─── Extracted material

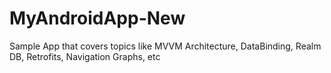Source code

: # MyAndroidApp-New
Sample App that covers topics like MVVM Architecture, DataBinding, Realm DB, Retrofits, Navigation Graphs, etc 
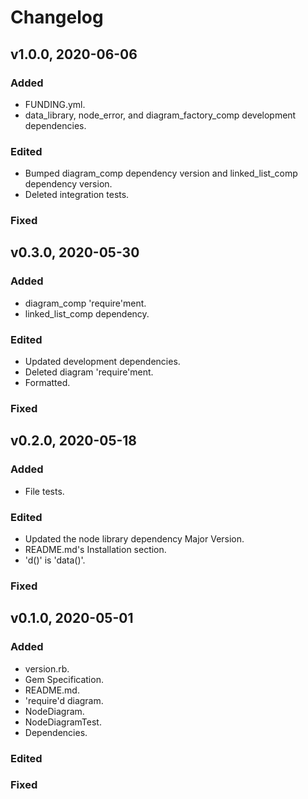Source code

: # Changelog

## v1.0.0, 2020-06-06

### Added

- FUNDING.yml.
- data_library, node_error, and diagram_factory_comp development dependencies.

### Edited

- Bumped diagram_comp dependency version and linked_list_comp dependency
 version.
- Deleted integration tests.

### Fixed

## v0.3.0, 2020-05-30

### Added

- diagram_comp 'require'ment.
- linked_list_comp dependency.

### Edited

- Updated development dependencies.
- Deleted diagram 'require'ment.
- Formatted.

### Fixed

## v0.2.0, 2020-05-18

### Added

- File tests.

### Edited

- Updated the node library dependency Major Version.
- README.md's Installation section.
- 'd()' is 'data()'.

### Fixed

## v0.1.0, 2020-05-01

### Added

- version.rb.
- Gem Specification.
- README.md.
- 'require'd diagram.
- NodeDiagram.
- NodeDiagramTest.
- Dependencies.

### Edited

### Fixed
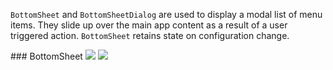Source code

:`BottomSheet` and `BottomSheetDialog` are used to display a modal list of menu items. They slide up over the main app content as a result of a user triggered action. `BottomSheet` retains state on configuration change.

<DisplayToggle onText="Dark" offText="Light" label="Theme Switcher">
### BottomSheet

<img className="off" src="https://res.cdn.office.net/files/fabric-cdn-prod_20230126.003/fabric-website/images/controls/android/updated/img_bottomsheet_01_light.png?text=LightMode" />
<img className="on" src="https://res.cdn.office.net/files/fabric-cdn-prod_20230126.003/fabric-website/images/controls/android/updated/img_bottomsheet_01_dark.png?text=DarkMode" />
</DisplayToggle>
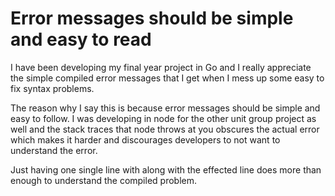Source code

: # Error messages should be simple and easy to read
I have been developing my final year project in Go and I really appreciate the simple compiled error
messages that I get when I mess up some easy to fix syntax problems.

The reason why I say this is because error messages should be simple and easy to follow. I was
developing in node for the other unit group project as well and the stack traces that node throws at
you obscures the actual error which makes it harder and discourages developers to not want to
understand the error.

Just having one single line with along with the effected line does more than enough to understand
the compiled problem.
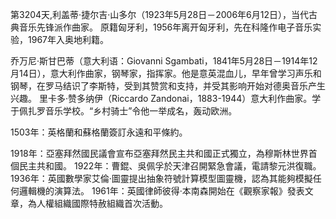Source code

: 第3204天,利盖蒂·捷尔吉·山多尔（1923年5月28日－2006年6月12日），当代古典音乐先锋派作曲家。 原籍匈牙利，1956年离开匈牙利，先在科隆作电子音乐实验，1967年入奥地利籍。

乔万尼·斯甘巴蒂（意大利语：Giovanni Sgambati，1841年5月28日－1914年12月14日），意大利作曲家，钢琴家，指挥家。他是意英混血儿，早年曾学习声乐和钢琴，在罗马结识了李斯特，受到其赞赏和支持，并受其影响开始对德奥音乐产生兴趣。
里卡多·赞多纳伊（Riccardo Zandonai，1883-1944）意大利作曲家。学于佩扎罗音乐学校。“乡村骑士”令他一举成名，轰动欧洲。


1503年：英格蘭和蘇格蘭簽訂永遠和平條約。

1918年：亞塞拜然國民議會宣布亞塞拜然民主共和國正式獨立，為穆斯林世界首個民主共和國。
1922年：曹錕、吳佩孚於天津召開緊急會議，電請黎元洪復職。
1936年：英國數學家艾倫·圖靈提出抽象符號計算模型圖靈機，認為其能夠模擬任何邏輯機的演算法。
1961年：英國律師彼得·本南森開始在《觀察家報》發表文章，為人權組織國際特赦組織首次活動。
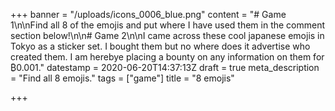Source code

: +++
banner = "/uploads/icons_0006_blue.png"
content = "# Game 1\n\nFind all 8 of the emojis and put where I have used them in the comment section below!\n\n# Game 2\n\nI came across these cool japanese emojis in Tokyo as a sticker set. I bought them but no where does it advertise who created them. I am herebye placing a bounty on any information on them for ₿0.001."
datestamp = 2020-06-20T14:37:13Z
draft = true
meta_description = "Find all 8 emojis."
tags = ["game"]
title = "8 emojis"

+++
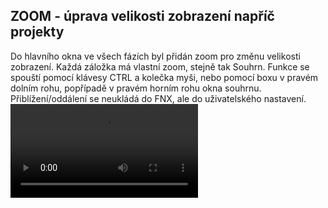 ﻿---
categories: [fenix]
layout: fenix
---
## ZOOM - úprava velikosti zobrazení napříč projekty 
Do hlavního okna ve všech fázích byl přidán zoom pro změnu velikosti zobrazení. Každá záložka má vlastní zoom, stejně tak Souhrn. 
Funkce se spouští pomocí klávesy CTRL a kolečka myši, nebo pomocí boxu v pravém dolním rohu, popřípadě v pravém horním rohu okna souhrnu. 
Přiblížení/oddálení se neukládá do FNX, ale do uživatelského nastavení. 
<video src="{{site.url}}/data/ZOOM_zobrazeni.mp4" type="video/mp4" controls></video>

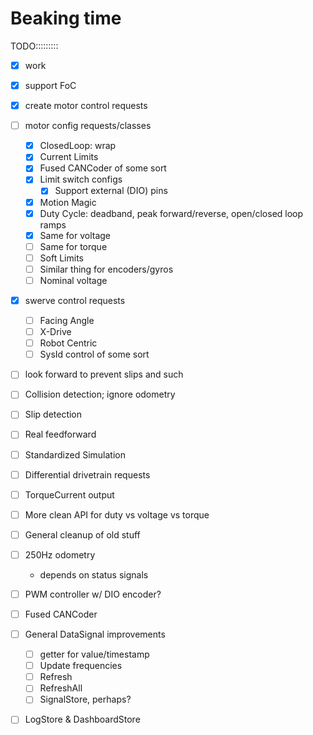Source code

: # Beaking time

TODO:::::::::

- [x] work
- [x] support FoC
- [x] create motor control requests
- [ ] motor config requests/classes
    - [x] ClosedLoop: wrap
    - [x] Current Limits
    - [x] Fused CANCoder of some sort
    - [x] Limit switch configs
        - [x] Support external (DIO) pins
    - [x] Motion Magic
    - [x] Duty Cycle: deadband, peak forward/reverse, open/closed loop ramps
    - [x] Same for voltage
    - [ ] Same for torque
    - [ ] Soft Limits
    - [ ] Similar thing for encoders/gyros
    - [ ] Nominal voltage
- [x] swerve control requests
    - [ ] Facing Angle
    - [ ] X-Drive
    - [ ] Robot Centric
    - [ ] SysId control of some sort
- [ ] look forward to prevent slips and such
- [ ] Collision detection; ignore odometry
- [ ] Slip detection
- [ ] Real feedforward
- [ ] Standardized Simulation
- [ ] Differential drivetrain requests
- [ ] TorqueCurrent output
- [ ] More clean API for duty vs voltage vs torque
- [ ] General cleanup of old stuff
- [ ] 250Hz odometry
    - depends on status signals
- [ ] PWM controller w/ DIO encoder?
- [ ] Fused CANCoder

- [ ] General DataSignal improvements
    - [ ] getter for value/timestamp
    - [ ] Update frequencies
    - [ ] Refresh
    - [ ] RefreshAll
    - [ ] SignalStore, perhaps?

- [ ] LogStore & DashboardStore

──────

» What is being asked:
The data above must be copied exactly. Leave out the pictures.

» Output for this task:
Source code

: # MyAndroidApp-New
Sample App that covers topics like MVVM Architecture, DataBinding, Realm DB, Retrofits, Navigation Graphs, etc 
Source code

: # Changelog

## v1.0.0, 2020-06-06

### Added

- FUNDING.yml.
- data_library, node_error, and diagram_factory_comp development dependencies.

### Edited

- Bumped diagram_comp dependency version and linked_list_comp dependency
 version.
- Deleted integration tests.

### Fixed

## v0.3.0, 2020-05-30

### Added

- diagram_comp 'require'ment.
- linked_list_comp dependency.

### Edited

- Updated development dependencies.
- Deleted diagram 'require'ment.
- Formatted.

### Fixed

## v0.2.0, 2020-05-18

### Added

- File tests.

### Edited

- Updated the node library dependency Major Version.
- README.md's Installation section.
- 'd()' is 'data()'.

### Fixed

## v0.1.0, 2020-05-01

### Added

- version.rb.
- Gem Specification.
- README.md.
- 'require'd diagram.
- NodeDiagram.
- NodeDiagramTest.
- Dependencies.

### Edited

### Fixed
Source code

:`BottomSheet` and `BottomSheetDialog` are used to display a modal list of menu items. They slide up over the main app content as a result of a user triggered action. `BottomSheet` retains state on configuration change.

<DisplayToggle onText="Dark" offText="Light" label="Theme Switcher">
### BottomSheet

<img className="off" src="https://res.cdn.office.net/files/fabric-cdn-prod_20230126.003/fabric-website/images/controls/android/updated/img_bottomsheet_01_light.png?text=LightMode" />
<img className="on" src="https://res.cdn.office.net/files/fabric-cdn-prod_20230126.003/fabric-website/images/controls/android/updated/img_bottomsheet_01_dark.png?text=DarkMode" />
</DisplayToggle>
Source code

: # Error messages should be simple and easy to read
I have been developing my final year project in Go and I really appreciate the simple compiled error
messages that I get when I mess up some easy to fix syntax problems.

The reason why I say this is because error messages should be simple and easy to follow. I was
developing in node for the other unit group project as well and the stack traces that node throws at
you obscures the actual error which makes it harder and discourages developers to not want to
understand the error.

Just having one single line with along with the effected line does more than enough to understand
the compiled problem.
Source code

: 第3204天,利盖蒂·捷尔吉·山多尔（1923年5月28日－2006年6月12日），当代古典音乐先锋派作曲家。 原籍匈牙利，1956年离开匈牙利，先在科隆作电子音乐实验，1967年入奥地利籍。

乔万尼·斯甘巴蒂（意大利语：Giovanni Sgambati，1841年5月28日－1914年12月14日），意大利作曲家，钢琴家，指挥家。他是意英混血儿，早年曾学习声乐和钢琴，在罗马结识了李斯特，受到其赞赏和支持，并受其影响开始对德奥音乐产生兴趣。
里卡多·赞多纳伊（Riccardo Zandonai，1883-1944）意大利作曲家。学于佩扎罗音乐学校。“乡村骑士”令他一举成名，轰动欧洲。


1503年：英格蘭和蘇格蘭簽訂永遠和平條約。

1918年：亞塞拜然國民議會宣布亞塞拜然民主共和國正式獨立，為穆斯林世界首個民主共和國。
1922年：曹錕、吳佩孚於天津召開緊急會議，電請黎元洪復職。
1936年：英國數學家艾倫·圖靈提出抽象符號計算模型圖靈機，認為其能夠模擬任何邏輯機的演算法。
1961年：英國律師彼得·本南森開始在《觀察家報》發表文章，為人權組織國際特赦組織首次活動。
Source code

: +++
banner = "/uploads/icons_0006_blue.png"
content = "# Game 1\n\nFind all 8 of the emojis and put where I have used them in the comment section below!\n\n# Game 2\n\nI came across these cool japanese emojis in Tokyo as a sticker set. I bought them but no where does it advertise who created them. I am herebye placing a bounty on any information on them for ₿0.001."
datestamp = 2020-06-20T14:37:13Z
draft = true
meta_description = "Find all 8 emojis."
tags = ["game"]
title = "8 emojis"

+++
 ﻿---
categories: [fenix]
layout: fenix
---
## ZOOM - úprava velikosti zobrazení napříč projekty 
Do hlavního okna ve všech fázích byl přidán zoom pro změnu velikosti zobrazení. Každá záložka má vlastní zoom, stejně tak Souhrn. 
Funkce se spouští pomocí klávesy CTRL a kolečka myši, nebo pomocí boxu v pravém dolním rohu, popřípadě v pravém horním rohu okna souhrnu. 
Přiblížení/oddálení se neukládá do FNX, ale do uživatelského nastavení. 
<video src="{{site.url}}/data/ZOOM_zobrazeni.mp4" type="video/mp4" controls></video>

Source code

: # Beaking time

TODO:::::::::

- [x] work
- [x] support FoC
- [x] create motor control requests
- [ ] motor config requests/classes
    - [x] ClosedLoop: wrap
    - [x] Current Limits
    - [x] Fused CANCoder of some sort
    - [x] Limit switch configs
        - [x] Support external (DIO) pins
    - [x] Motion Magic
    - [x] Duty Cycle: deadband, peak forward/reverse, open/closed loop ramps
    - [x] Same for voltage
    - [ ] Same for torque
    - [ ] Soft Limits
    - [ ] Similar thing for encoders/gyros
    - [ ] Nominal voltage
- [x] swerve control requests
    - [ ] Facing Angle
    - [ ] X-Drive
    - [ ] Robot Centric
    - [ ] SysId control of some sort
- [ ] look forward to prevent slips and such
- [ ] Collision detection; ignore odometry
- [ ] Slip detection
- [ ] Real feedforward
- [ ] Standardized Simulation
- [ ] Differential drivetrain requests
- [ ] TorqueCurrent output
- [ ] More clean API for duty vs voltage vs torque
- [ ] General cleanup of old stuff
- [ ] 250Hz odometry
    - depends on status signals
- [ ] PWM controller w/ DIO encoder?
- [ ] Fused CANCoder

- [ ] General DataSignal improvements
    - [ ] getter for value/timestamp
    - [ ] Update frequencies
    - [ ] Refresh
    - [ ] RefreshAll
    - [ ] SignalStore, perhaps?

- [ ] LogStore & DashboardStore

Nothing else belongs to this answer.